| Required action 1 |
In the passage on heavy-ion physics, rewrite the part starting at "In the same" and ending at "May 2011 p6).", changing "freeze-out volume" to "decoupling volume".

| Supplied text |
※

A more accurate thermometer is provided by the spectrum of the thermal photons emitted by the plasma that reach the detector unscathed. Whereas counting inclusive charged particles is a relatively easy task, the thermal photons have to be arduously separated from a large background of photons from meson decays and photons produced by QCD processes in collisions with large momentum-transfer, pT. The thermal photons appear in the low-energy region of the direct-photon spectrum (pgT <2 GeV/c) as an excess above the yield expected from next-to-leading order QCD and have an exponential shape (figure 2). The inverse slope of this exponential measured by ALICE gives a value for the temperature, T = 304±51 MeV, about 40% higher than at RHIC. In hydrodynamic models, this parameter corresponds to an effective temperature averaged over the time evolution of the reaction. The measured values suggest initial temperatures that are well above the critical temperature of 150–160 MeV.
In the same way that astronomers determine the space–time structure of extended sources using Hanbury-Brown–Twiss optical intensity interferometry, heavy-ion physicists use 3D momentum correlation-functions of identical bosons to determine the size of the medium produced (the freeze-out volume) and its lifetime. In line with predictions from hydrodynamics, the volume increases between RHIC and the LHC by a factor of two and the system lifetime increases by 30% (CERN Courier May 2011 p6).

※

| Required action 2 |
Repeat the records word for word, starting at the beginning of the records and ending at the line that contains "plus de 5 ans". Leave the pictures out.

※

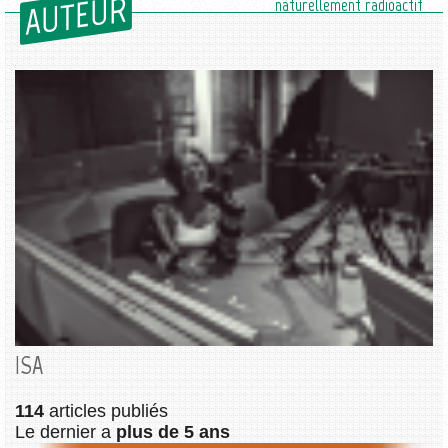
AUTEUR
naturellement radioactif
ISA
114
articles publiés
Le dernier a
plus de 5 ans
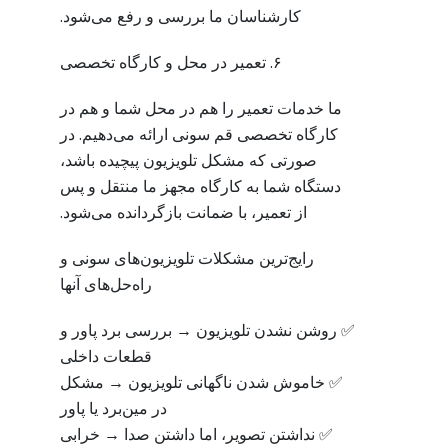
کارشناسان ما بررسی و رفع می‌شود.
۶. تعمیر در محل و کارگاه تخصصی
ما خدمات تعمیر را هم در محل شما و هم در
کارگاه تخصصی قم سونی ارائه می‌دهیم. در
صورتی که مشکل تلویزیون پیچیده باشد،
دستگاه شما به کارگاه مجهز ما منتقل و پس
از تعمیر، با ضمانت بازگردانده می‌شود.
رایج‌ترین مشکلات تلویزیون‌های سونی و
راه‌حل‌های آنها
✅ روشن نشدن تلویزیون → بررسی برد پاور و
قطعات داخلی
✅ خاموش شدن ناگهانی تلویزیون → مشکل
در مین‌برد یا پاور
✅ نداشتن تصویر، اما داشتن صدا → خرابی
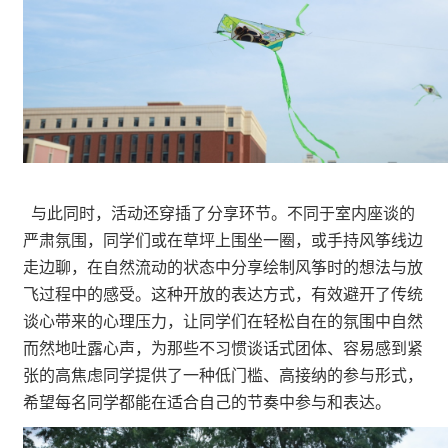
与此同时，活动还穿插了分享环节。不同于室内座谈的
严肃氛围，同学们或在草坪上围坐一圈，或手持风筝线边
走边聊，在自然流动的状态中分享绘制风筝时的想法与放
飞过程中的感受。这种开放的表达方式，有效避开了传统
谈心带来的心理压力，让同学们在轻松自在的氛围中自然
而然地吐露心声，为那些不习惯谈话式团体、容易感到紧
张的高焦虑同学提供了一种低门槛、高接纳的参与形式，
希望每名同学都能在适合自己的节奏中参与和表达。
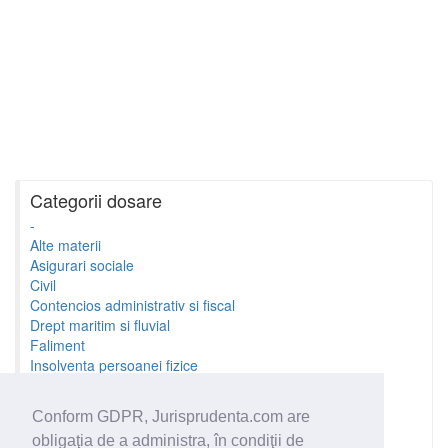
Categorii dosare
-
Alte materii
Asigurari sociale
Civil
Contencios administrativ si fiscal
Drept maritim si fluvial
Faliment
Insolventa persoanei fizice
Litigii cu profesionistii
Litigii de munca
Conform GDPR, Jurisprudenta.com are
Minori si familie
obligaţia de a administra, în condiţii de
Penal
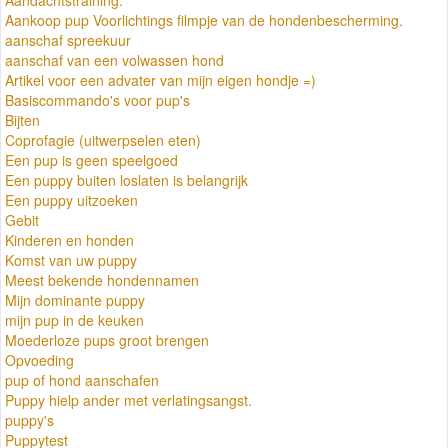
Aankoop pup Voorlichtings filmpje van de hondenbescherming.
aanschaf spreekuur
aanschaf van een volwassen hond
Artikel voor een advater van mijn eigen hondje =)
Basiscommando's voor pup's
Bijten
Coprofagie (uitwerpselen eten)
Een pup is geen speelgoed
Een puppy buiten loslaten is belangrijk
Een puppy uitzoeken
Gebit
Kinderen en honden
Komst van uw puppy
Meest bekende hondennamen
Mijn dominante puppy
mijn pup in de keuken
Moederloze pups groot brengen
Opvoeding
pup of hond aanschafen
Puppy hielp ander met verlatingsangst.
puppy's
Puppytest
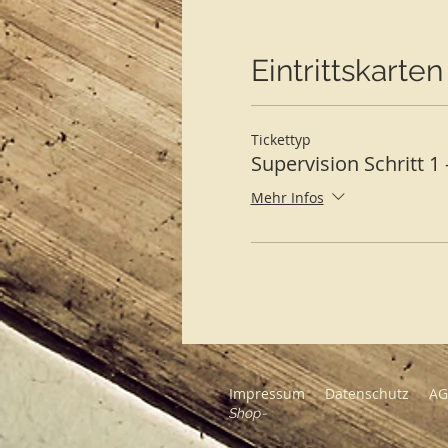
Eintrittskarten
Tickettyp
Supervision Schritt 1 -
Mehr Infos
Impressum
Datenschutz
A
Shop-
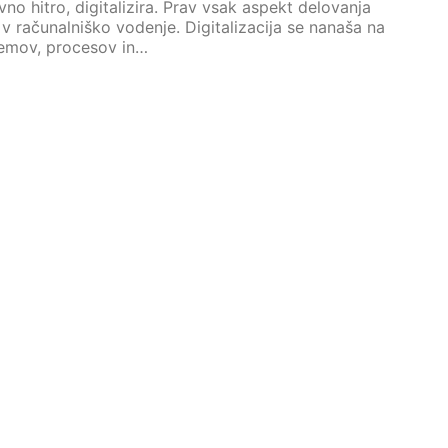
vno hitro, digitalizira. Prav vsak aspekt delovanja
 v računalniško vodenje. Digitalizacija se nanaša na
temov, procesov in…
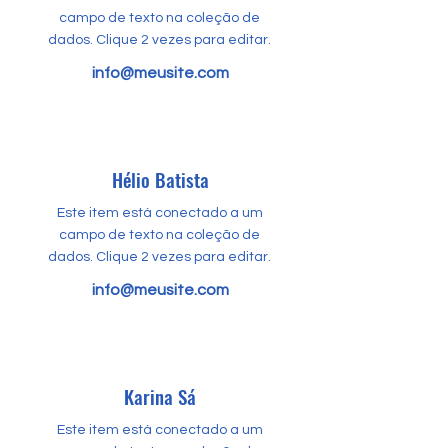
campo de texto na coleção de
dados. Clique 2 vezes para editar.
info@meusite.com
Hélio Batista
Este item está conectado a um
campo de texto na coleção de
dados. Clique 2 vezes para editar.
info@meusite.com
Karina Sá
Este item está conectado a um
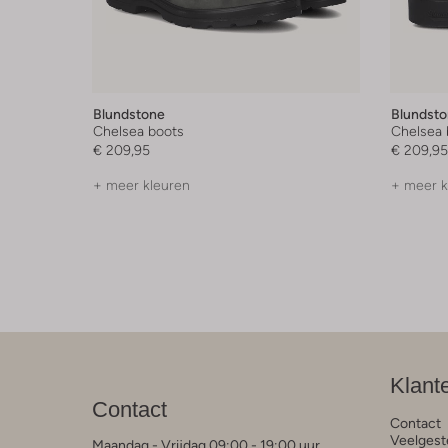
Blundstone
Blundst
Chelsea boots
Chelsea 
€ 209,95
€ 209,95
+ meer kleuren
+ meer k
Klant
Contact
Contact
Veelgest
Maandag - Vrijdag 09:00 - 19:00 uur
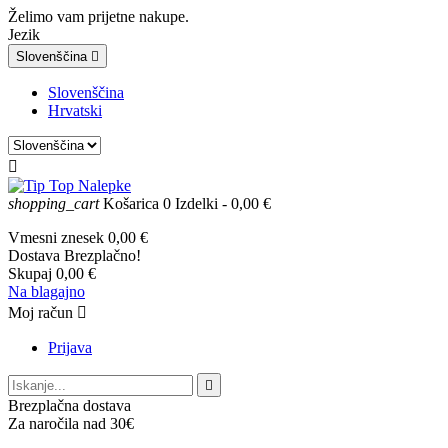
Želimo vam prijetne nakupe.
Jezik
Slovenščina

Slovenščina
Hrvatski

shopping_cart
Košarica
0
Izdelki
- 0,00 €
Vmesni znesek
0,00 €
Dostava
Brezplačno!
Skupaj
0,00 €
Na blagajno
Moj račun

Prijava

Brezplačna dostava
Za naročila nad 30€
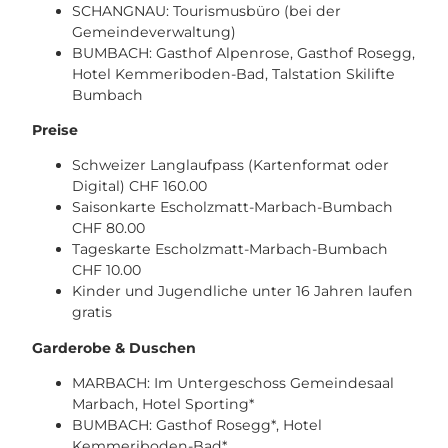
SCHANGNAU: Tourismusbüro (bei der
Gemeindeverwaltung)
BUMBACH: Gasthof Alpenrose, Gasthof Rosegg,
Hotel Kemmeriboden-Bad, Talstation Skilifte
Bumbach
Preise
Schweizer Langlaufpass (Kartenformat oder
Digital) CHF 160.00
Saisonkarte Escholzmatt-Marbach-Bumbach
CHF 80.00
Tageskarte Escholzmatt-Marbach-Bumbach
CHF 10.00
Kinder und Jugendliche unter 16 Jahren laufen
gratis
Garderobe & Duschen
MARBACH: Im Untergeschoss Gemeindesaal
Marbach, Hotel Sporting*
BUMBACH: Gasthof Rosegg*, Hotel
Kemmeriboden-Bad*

※

| Written response 1 |
In the same way that astronomers determine the space–time structure of extended sources using Hanbury-Brown–Twiss optical intensity interferometry, heavy-ion physicists use 3D momentum correlation-functions of identical bosons to determine the size of the medium produced (the decoupling volume) and its lifetime. In line with predictions from hydrodynamics, the volume increases between RHIC and the LHC by a factor of two and the system lifetime increases by 30% (CERN Courier May 2011 p6).

| Written response 2 |
AUTEUR
naturellement radioactif
ISA
114
articles publiés
Le dernier a
plus de 5 ans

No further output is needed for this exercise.